Monday, December 22, 2008

Warner Switch Off the Music

Warner Music Group has demanded that thousands of its videos be removed from YouTube. The battle is once again media companies, which expect to be paid for their online content and Google who have not matched the valuation sought by the likes of Warner and although all the major labels reached agreement some 2 years ago with YouTube on a per view fee and advertising revenue share. The debate is now about whether the labels should be paid in advance or after the videos are viewed and as the old agreement has expired, the renegotiation of a new licence.

Music videos current experience billions of hits on the service and 6 of the 10 most popular videos of all time are music. TubeMogul says musicians and record labels are responsible for over 8 billion views on YouTube. Warner reported $639 million in digital revenue for the last fiscal year but has expressed that YouTube only contribute less than 1% of this. This is obviously a problem that Warner has to solve as physical music sales continue to drop through the floor both in volume and revenues.

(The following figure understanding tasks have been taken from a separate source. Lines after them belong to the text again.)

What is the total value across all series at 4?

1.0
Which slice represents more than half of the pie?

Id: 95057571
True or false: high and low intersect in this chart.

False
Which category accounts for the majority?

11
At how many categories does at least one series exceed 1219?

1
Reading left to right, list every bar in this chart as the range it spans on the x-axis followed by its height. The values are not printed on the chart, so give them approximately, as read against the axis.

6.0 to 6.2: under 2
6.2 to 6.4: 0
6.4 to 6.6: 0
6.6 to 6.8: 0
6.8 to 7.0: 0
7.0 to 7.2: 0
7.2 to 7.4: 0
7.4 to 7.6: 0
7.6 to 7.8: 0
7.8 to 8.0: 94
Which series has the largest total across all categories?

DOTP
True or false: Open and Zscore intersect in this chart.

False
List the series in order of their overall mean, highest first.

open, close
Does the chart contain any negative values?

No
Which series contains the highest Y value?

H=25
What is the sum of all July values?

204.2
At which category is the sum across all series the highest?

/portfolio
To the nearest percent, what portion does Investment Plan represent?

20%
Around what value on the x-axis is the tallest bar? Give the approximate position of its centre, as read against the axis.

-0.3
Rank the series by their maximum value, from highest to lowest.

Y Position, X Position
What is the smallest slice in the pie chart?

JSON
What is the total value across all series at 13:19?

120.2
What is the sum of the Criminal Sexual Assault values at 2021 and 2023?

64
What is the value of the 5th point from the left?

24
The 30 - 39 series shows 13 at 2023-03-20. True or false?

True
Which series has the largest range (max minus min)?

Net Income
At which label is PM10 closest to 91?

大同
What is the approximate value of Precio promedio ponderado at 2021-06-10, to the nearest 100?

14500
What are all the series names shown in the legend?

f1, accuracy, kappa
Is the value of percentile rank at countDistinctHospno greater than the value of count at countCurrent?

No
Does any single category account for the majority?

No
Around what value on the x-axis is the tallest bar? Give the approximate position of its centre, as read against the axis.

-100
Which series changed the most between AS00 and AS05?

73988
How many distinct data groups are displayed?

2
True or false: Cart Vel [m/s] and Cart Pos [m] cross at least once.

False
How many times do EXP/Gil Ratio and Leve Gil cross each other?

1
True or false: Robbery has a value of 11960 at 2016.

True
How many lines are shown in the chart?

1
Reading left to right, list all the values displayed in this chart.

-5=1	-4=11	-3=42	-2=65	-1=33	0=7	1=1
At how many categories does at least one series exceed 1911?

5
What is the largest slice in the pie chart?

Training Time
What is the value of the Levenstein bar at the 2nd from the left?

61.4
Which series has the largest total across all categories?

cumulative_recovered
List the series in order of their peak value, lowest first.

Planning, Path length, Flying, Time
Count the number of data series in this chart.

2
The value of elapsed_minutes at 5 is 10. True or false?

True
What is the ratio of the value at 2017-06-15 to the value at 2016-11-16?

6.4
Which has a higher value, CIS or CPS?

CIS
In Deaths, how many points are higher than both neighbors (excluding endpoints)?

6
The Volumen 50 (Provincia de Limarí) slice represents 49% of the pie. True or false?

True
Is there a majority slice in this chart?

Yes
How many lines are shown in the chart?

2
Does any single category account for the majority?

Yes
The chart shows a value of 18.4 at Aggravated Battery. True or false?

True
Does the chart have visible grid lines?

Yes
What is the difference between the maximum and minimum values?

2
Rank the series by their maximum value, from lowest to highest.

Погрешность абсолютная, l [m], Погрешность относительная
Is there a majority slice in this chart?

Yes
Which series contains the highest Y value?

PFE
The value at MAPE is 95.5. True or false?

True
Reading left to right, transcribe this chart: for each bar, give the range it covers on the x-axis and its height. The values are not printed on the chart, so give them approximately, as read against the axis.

Digital content pricing is a difficult one to price today as tomorrow the value and price model is likely to change. The obvious key is to keep to licensing on relatively short term times and remain flexible on the model but as this also has to be acceptable to the licensee that can become a challenge as they don’t want to have to dramatically revisit costs as the service grows.

The one thing that is clearly coming home is that the old adage that the Internet is free is certainly changing at the point of consumption and that it may be free to use but you may be paying via a different business model moving forward. The big issue on advertising models is that aggregation will count and therefore players such as Google will have to upper hand as they will control the money.